Relation to Lorentzian quantum gravity
Relating Euclidean formulations to Lorentzian quantum gravity requires analytic continuation prescriptions such as the Wick rotation used in Richard Feynman's work and more geometric approaches explored by Bryce DeWitt and John Hartle. The connection intersects with canonical quantization programs initiated by Paul Dirac and developed by Bryce DeWitt and Abhay Ashtekar in loop approaches.
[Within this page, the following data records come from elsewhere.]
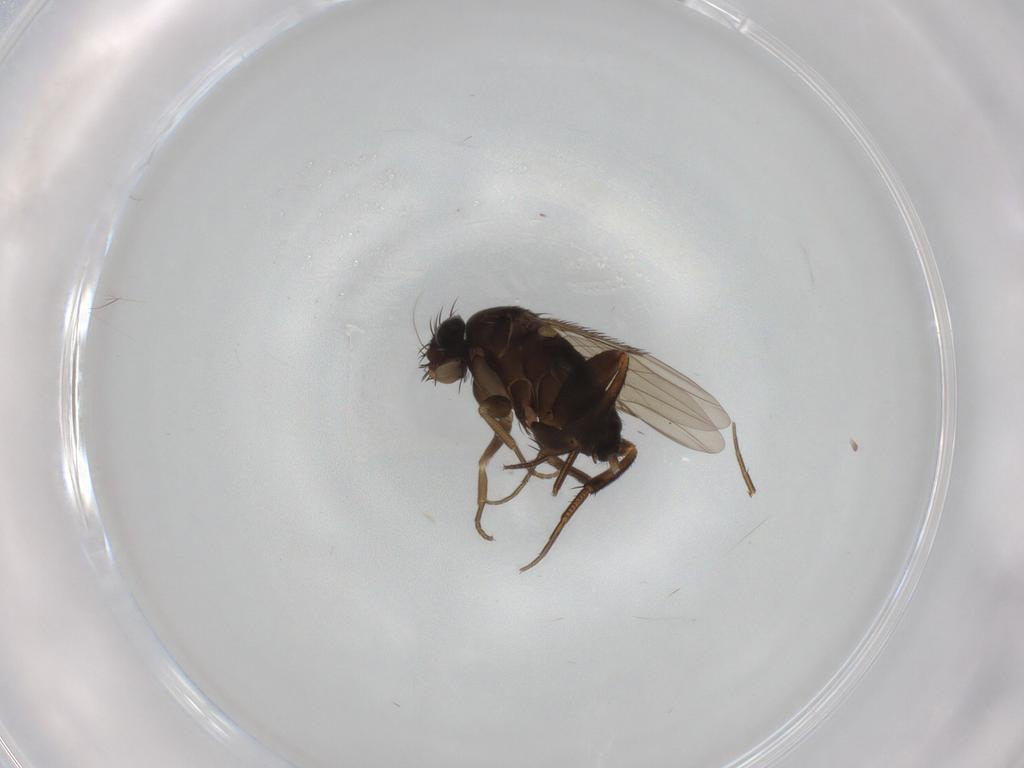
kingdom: Animalia
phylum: Arthropoda
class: Insecta
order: Diptera
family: Phoridae
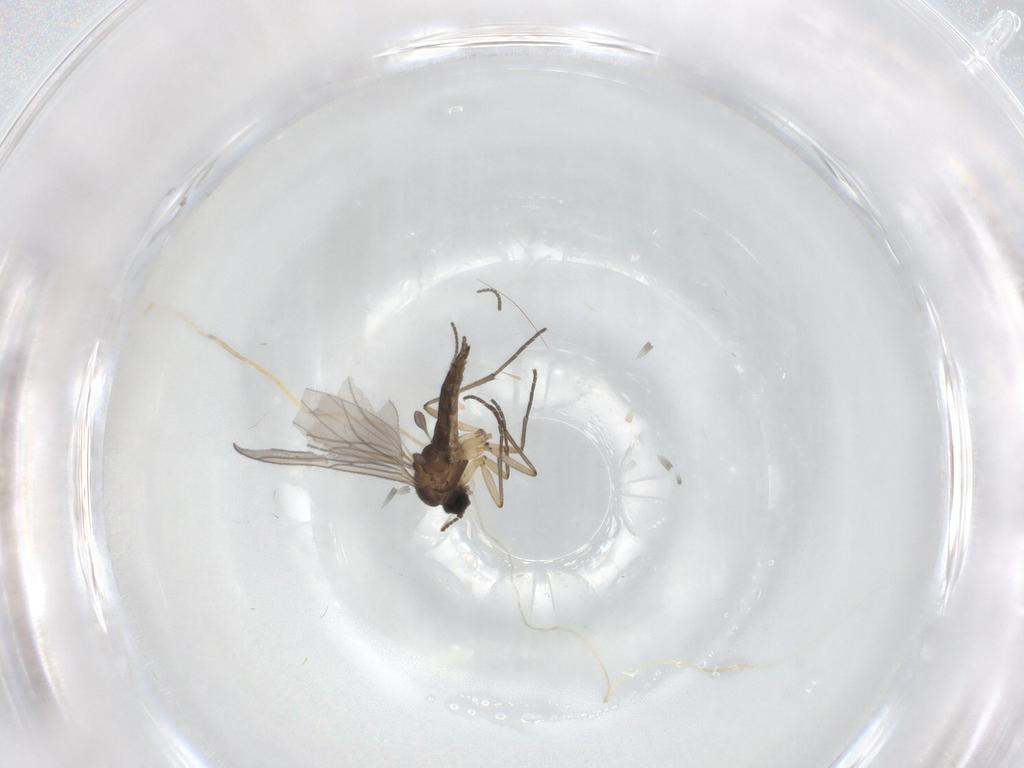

Debates over contour choices, Picard–Lefschetz theory invoked by C. B. M. H. Thacker and developed further in modern applications, and the role of causality highlighted by Roger Penrose and Stephen Hawking remain active research themes connecting Euclidean methods to real-time propagation and the S-matrix frameworks of Gerard 't Hooft.
Applications and implications in cosmology and black holes
Euclidean techniques underpin proposals like the Hartle–Hawking no-boundary wavefunction by James Hartle and Stephen Hawking and semiclassical derivations of black hole entropy and Hawking radiation studied by Stephen Hawking and Jacob Bekenstein. They inform analyses of primordial perturbations in inflationary models by Alan Guth, Andrei Linde, and Andrei Starobinsky, and calculations of pair creation of black holes in de Sitter backgrounds by Gary Gibbons and Steven Carlip. Euclidean methods also connect to holographic principles through the AdS/CFT correspondence by Juan Maldacena and thermodynamic phase structures akin to the Hawking–Page phase transition examined by Stephen Hawking and Don Page, influencing ongoing work in Quantum cosmology and quantum aspects of singularities.